**DESCRIPTION OF THE TASK**
Please restate the data that follows word for word, with the pictures left out.

BEGIN DATA TO USE

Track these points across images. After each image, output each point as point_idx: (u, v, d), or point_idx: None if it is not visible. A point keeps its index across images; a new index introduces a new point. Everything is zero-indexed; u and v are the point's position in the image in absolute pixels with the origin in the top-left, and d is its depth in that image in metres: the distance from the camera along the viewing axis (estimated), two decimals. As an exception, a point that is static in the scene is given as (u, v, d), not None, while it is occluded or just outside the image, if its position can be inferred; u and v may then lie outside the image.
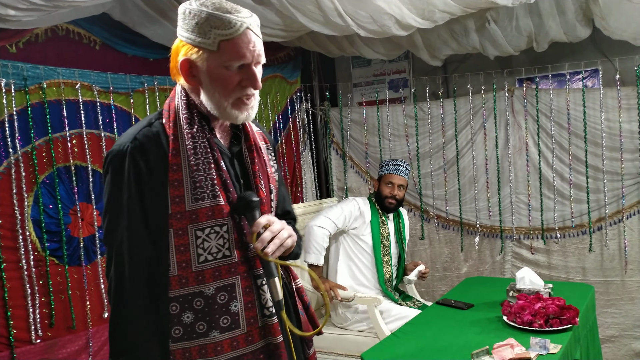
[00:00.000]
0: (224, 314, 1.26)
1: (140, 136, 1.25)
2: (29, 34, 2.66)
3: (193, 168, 1.24)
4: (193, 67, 1.26)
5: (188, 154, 1.24)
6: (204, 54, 1.22)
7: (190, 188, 1.24)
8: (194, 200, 1.24)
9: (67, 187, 2.81)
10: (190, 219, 1.24)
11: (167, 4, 2.79)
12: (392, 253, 3.40)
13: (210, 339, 1.25)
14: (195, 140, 1.26)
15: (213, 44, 1.21)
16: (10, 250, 2.58)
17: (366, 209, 3.37)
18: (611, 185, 3.57)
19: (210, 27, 1.20)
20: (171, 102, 1.31)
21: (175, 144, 1.25)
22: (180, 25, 1.26)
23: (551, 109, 3.68)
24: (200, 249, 1.24)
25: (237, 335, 1.27)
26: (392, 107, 4.26)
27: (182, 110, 1.28)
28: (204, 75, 1.25)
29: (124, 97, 3.09)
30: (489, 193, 3.97)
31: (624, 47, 3.42)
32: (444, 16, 2.91)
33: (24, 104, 2.64)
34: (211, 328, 1.25)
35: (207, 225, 1.25)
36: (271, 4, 2.76)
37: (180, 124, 1.27)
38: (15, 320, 2.57)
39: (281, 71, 4.14)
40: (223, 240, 1.26)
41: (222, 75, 1.24)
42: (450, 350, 2.21)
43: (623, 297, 3.61)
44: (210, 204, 1.25)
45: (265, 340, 1.30)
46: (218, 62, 1.23)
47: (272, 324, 1.30)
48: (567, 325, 2.29)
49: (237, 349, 1.26)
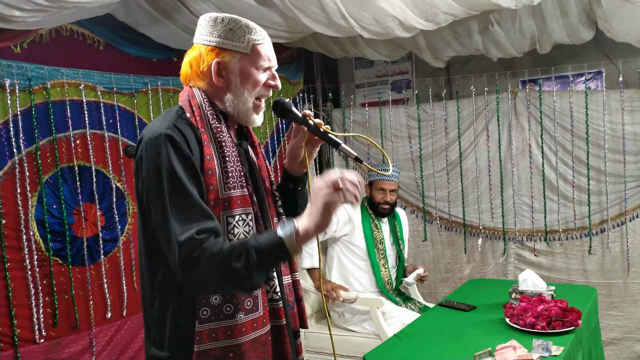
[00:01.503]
0: (248, 297, 1.33)
1: (179, 124, 1.30)
2: (34, 35, 2.67)
3: (226, 159, 1.33)
4: (223, 69, 1.37)
5: (219, 146, 1.34)
6: (236, 56, 1.37)
7: (222, 177, 1.32)
8: (226, 188, 1.32)
9: (71, 187, 2.82)
10: (223, 206, 1.31)
11: (171, 5, 2.80)
12: (389, 255, 3.39)
13: (236, 321, 1.31)
14: (223, 134, 1.36)
15: (247, 48, 1.37)
16: (14, 250, 2.59)
17: (356, 214, 3.37)
18: (614, 188, 3.57)
19: (244, 32, 1.36)
20: (192, 99, 1.38)
21: (206, 136, 1.33)
22: (207, 32, 1.38)
23: (554, 111, 3.68)
24: (231, 235, 1.32)
25: (257, 317, 1.35)
26: (394, 108, 4.26)
27: (206, 107, 1.37)
28: (234, 75, 1.37)
29: (128, 97, 3.09)
30: (492, 195, 3.97)
31: (627, 50, 3.42)
32: (447, 18, 2.91)
33: (28, 104, 2.64)
34: (237, 310, 1.31)
35: (237, 212, 1.33)
36: (274, 5, 2.77)
37: (207, 118, 1.35)
38: (19, 320, 2.58)
39: (284, 72, 4.15)
40: (248, 228, 1.35)
41: (253, 74, 1.38)
42: (452, 352, 2.21)
43: (626, 300, 3.61)
44: (239, 193, 1.34)
45: (273, 322, 1.39)
46: (250, 63, 1.38)
47: (279, 307, 1.39)
48: (569, 327, 2.29)
49: (256, 330, 1.34)
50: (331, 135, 1.43)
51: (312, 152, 1.52)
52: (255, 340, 1.34)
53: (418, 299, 3.45)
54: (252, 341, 1.33)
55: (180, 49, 3.14)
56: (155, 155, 1.24)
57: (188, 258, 1.19)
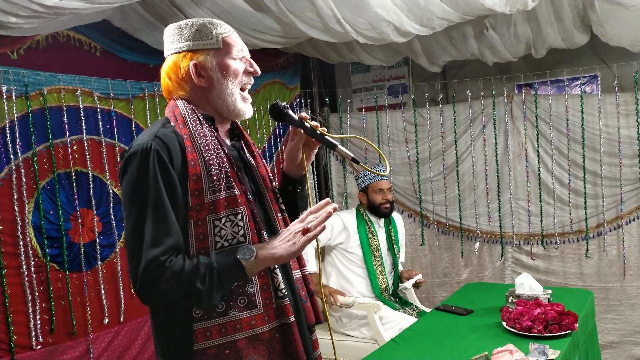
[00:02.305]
0: (241, 295, 1.34)
1: (160, 134, 1.33)
2: (30, 41, 2.68)
3: (209, 163, 1.34)
4: (201, 68, 1.40)
5: (202, 150, 1.34)
6: (209, 53, 1.40)
7: (207, 181, 1.33)
8: (211, 192, 1.33)
9: (68, 193, 2.82)
10: (209, 210, 1.33)
11: (167, 11, 2.81)
12: (385, 261, 3.39)
13: (229, 317, 1.32)
14: (206, 138, 1.36)
15: (217, 42, 1.40)
16: (11, 256, 2.59)
17: (351, 222, 3.37)
18: (610, 191, 3.58)
19: (210, 29, 1.40)
20: (175, 109, 1.42)
21: (190, 142, 1.35)
22: (174, 40, 1.42)
23: (550, 115, 3.69)
24: (217, 237, 1.33)
25: (255, 314, 1.34)
26: (391, 112, 4.27)
27: (188, 114, 1.39)
28: (213, 71, 1.40)
29: (125, 103, 3.10)
30: (489, 199, 3.97)
31: (622, 53, 3.44)
32: (443, 23, 2.92)
33: (24, 110, 2.65)
34: (230, 307, 1.32)
35: (223, 214, 1.34)
36: (270, 10, 2.78)
37: (190, 124, 1.37)
38: (15, 326, 2.58)
39: (281, 77, 4.16)
40: (237, 228, 1.34)
41: (231, 65, 1.41)
42: (449, 356, 2.21)
43: (623, 303, 3.61)
44: (225, 195, 1.34)
45: (279, 320, 1.38)
46: (224, 56, 1.41)
47: (285, 304, 1.38)
48: (566, 331, 2.29)
49: (255, 327, 1.34)
50: (328, 137, 1.45)
51: (310, 155, 1.54)
52: (255, 338, 1.33)
53: (415, 304, 3.45)
54: (249, 338, 1.33)
55: (177, 54, 3.15)
56: (133, 168, 1.30)
57: (150, 276, 1.24)
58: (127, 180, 1.30)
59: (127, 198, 1.30)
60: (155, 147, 1.29)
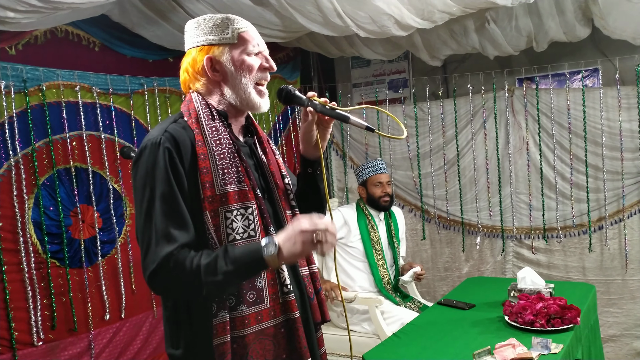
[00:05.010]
0: (250, 290, 1.36)
1: (171, 129, 1.36)
2: (28, 36, 2.66)
3: (221, 157, 1.37)
4: (216, 63, 1.42)
5: (213, 145, 1.37)
6: (225, 47, 1.42)
7: (218, 174, 1.35)
8: (222, 184, 1.35)
9: (68, 189, 2.81)
10: (220, 202, 1.35)
11: (166, 6, 2.79)
12: (386, 255, 3.39)
13: (238, 313, 1.34)
14: (218, 133, 1.39)
15: (233, 37, 1.42)
16: (11, 253, 2.58)
17: (351, 217, 3.37)
18: (612, 185, 3.57)
19: (227, 24, 1.42)
20: (189, 104, 1.44)
21: (200, 137, 1.37)
22: (193, 35, 1.44)
23: (551, 109, 3.68)
24: (230, 229, 1.35)
25: (262, 309, 1.37)
26: (392, 107, 4.26)
27: (202, 109, 1.41)
28: (228, 66, 1.42)
29: (124, 98, 3.09)
30: (490, 193, 3.97)
31: (623, 47, 3.42)
32: (444, 16, 2.91)
33: (23, 106, 2.63)
34: (240, 303, 1.34)
35: (234, 207, 1.36)
36: (270, 4, 2.76)
37: (202, 119, 1.39)
38: (16, 323, 2.57)
39: (281, 72, 4.14)
40: (248, 222, 1.37)
41: (245, 60, 1.43)
42: (451, 350, 2.21)
43: (624, 297, 3.61)
44: (236, 188, 1.37)
45: (285, 316, 1.40)
46: (240, 51, 1.43)
47: (290, 300, 1.40)
48: (568, 325, 2.29)
49: (261, 322, 1.36)
50: (338, 110, 1.47)
51: (325, 134, 1.54)
52: (261, 332, 1.36)
53: (417, 298, 3.45)
54: (256, 333, 1.35)
55: (176, 49, 3.14)
56: (144, 162, 1.33)
57: (164, 271, 1.26)
58: (137, 174, 1.34)
59: (139, 191, 1.33)
60: (165, 141, 1.32)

END DATA TO USE

**ANSWER SECTION**
Track these points across images. After each image, output each point as point_idx: (u, v, d), or point_idx: None if it is not visible. A point keeps its index across images; a new index introduces a new point. Everything is zero-indexed; u and v are the point's position in the image in absolute pixels with the origin in the top-left, and d is its depth in that image in metres: the distance from the camera along the viewing axis (estimated), two decimals. As an exception, a point that is static in the scene is given as (u, v, d), not None, while it is occluded or just outside the image, if its position can be inferred; u and v may then lie outside the image.
[00:00.000]
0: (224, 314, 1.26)
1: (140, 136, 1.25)
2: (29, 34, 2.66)
3: (193, 168, 1.24)
4: (193, 67, 1.26)
5: (188, 154, 1.24)
6: (204, 54, 1.22)
7: (190, 188, 1.24)
8: (194, 200, 1.24)
9: (67, 187, 2.81)
10: (190, 219, 1.24)
11: (167, 4, 2.79)
12: (392, 253, 3.40)
13: (210, 339, 1.25)
14: (195, 140, 1.26)
15: (213, 44, 1.21)
16: (10, 250, 2.58)
17: (366, 209, 3.37)
18: (611, 185, 3.57)
19: (210, 27, 1.20)
20: (171, 102, 1.31)
21: (175, 144, 1.25)
22: (180, 25, 1.26)
23: (551, 109, 3.68)
24: (200, 249, 1.24)
25: (237, 335, 1.27)
26: (392, 107, 4.26)
27: (182, 110, 1.28)
28: (204, 75, 1.25)
29: (124, 97, 3.09)
30: (489, 193, 3.97)
31: (624, 47, 3.42)
32: (444, 16, 2.91)
33: (24, 104, 2.64)
34: (211, 328, 1.25)
35: (207, 225, 1.25)
36: (271, 4, 2.76)
37: (180, 124, 1.27)
38: (15, 320, 2.57)
39: (281, 71, 4.14)
40: (223, 240, 1.26)
41: (222, 75, 1.24)
42: (450, 350, 2.21)
43: (623, 297, 3.61)
44: (210, 204, 1.25)
45: (265, 340, 1.30)
46: (218, 62, 1.23)
47: (272, 324, 1.30)
48: (567, 325, 2.29)
49: (237, 349, 1.26)
[00:01.503]
0: (248, 297, 1.33)
1: (179, 124, 1.30)
2: (34, 35, 2.67)
3: (226, 159, 1.33)
4: (223, 69, 1.37)
5: (219, 146, 1.34)
6: (236, 56, 1.37)
7: (222, 177, 1.32)
8: (226, 188, 1.32)
9: (71, 187, 2.82)
10: (223, 206, 1.31)
11: (171, 5, 2.80)
12: (389, 255, 3.39)
13: (236, 321, 1.31)
14: (223, 134, 1.36)
15: (247, 48, 1.37)
16: (14, 250, 2.59)
17: (356, 214, 3.37)
18: (614, 188, 3.57)
19: (244, 32, 1.36)
20: (192, 99, 1.38)
21: (206, 136, 1.33)
22: (207, 32, 1.38)
23: (554, 111, 3.68)
24: (231, 235, 1.32)
25: (257, 317, 1.35)
26: (394, 108, 4.26)
27: (206, 107, 1.37)
28: (234, 75, 1.37)
29: (128, 97, 3.09)
30: (492, 195, 3.97)
31: (627, 50, 3.42)
32: (447, 18, 2.91)
33: (28, 104, 2.64)
34: (237, 310, 1.31)
35: (237, 212, 1.33)
36: (274, 5, 2.77)
37: (207, 118, 1.35)
38: (19, 320, 2.58)
39: (284, 72, 4.15)
40: (248, 228, 1.35)
41: (253, 74, 1.38)
42: (452, 352, 2.21)
43: (626, 300, 3.61)
44: (239, 193, 1.34)
45: (273, 322, 1.39)
46: (250, 63, 1.38)
47: (279, 307, 1.39)
48: (569, 327, 2.29)
49: (256, 330, 1.34)
50: (331, 135, 1.43)
51: (312, 152, 1.52)
52: (255, 340, 1.34)
53: (418, 299, 3.45)
54: (252, 341, 1.33)
55: (180, 49, 3.14)
56: (155, 155, 1.24)
57: (188, 258, 1.19)
[00:02.305]
0: (241, 295, 1.34)
1: (160, 134, 1.33)
2: (30, 41, 2.68)
3: (209, 163, 1.34)
4: (201, 68, 1.40)
5: (202, 150, 1.34)
6: (209, 53, 1.40)
7: (207, 181, 1.33)
8: (211, 192, 1.33)
9: (68, 193, 2.82)
10: (209, 210, 1.33)
11: (167, 11, 2.81)
12: (385, 261, 3.39)
13: (229, 317, 1.32)
14: (206, 138, 1.36)
15: (217, 42, 1.40)
16: (11, 256, 2.59)
17: (351, 222, 3.37)
18: (610, 191, 3.58)
19: (210, 29, 1.40)
20: (175, 109, 1.42)
21: (190, 142, 1.35)
22: (174, 40, 1.42)
23: (550, 115, 3.69)
24: (217, 237, 1.33)
25: (255, 314, 1.34)
26: (391, 112, 4.27)
27: (188, 114, 1.39)
28: (213, 71, 1.40)
29: (125, 103, 3.10)
30: (489, 199, 3.97)
31: (622, 53, 3.44)
32: (443, 23, 2.92)
33: (24, 110, 2.65)
34: (230, 307, 1.32)
35: (223, 214, 1.34)
36: (270, 10, 2.78)
37: (190, 124, 1.37)
38: (15, 326, 2.58)
39: (281, 77, 4.16)
40: (237, 228, 1.34)
41: (231, 65, 1.41)
42: (449, 356, 2.21)
43: (623, 303, 3.61)
44: (225, 195, 1.34)
45: (279, 320, 1.38)
46: (224, 56, 1.41)
47: (285, 304, 1.38)
48: (566, 331, 2.29)
49: (255, 327, 1.34)
50: (328, 137, 1.45)
51: (310, 155, 1.54)
52: (255, 338, 1.33)
53: (415, 304, 3.45)
54: (249, 338, 1.33)
55: (177, 54, 3.15)
56: (133, 168, 1.30)
57: (150, 276, 1.24)
58: (127, 180, 1.30)
59: (127, 198, 1.30)
60: (155, 147, 1.29)
[00:05.010]
0: (250, 290, 1.36)
1: (171, 129, 1.36)
2: (28, 36, 2.66)
3: (221, 157, 1.37)
4: (216, 63, 1.42)
5: (213, 145, 1.37)
6: (225, 47, 1.42)
7: (218, 174, 1.35)
8: (222, 184, 1.35)
9: (68, 189, 2.81)
10: (220, 202, 1.35)
11: (166, 6, 2.79)
12: (386, 255, 3.39)
13: (238, 313, 1.34)
14: (218, 133, 1.39)
15: (233, 37, 1.42)
16: (11, 253, 2.58)
17: (351, 217, 3.37)
18: (612, 185, 3.57)
19: (227, 24, 1.42)
20: (189, 104, 1.44)
21: (200, 137, 1.37)
22: (193, 35, 1.44)
23: (551, 109, 3.68)
24: (230, 229, 1.35)
25: (262, 309, 1.37)
26: (392, 107, 4.26)
27: (202, 109, 1.41)
28: (228, 66, 1.42)
29: (124, 98, 3.09)
30: (490, 193, 3.97)
31: (623, 47, 3.42)
32: (444, 16, 2.91)
33: (23, 106, 2.63)
34: (240, 303, 1.34)
35: (234, 207, 1.36)
36: (270, 4, 2.76)
37: (202, 119, 1.39)
38: (16, 323, 2.57)
39: (281, 72, 4.14)
40: (248, 222, 1.37)
41: (245, 60, 1.43)
42: (451, 350, 2.21)
43: (624, 297, 3.61)
44: (236, 188, 1.37)
45: (285, 316, 1.40)
46: (240, 51, 1.43)
47: (290, 300, 1.40)
48: (568, 325, 2.29)
49: (261, 322, 1.36)
50: (338, 110, 1.47)
51: (325, 134, 1.54)
52: (261, 332, 1.36)
53: (417, 298, 3.45)
54: (256, 333, 1.35)
55: (176, 49, 3.14)
56: (144, 162, 1.33)
57: (164, 271, 1.26)
58: (137, 174, 1.34)
59: (139, 191, 1.33)
60: (165, 141, 1.32)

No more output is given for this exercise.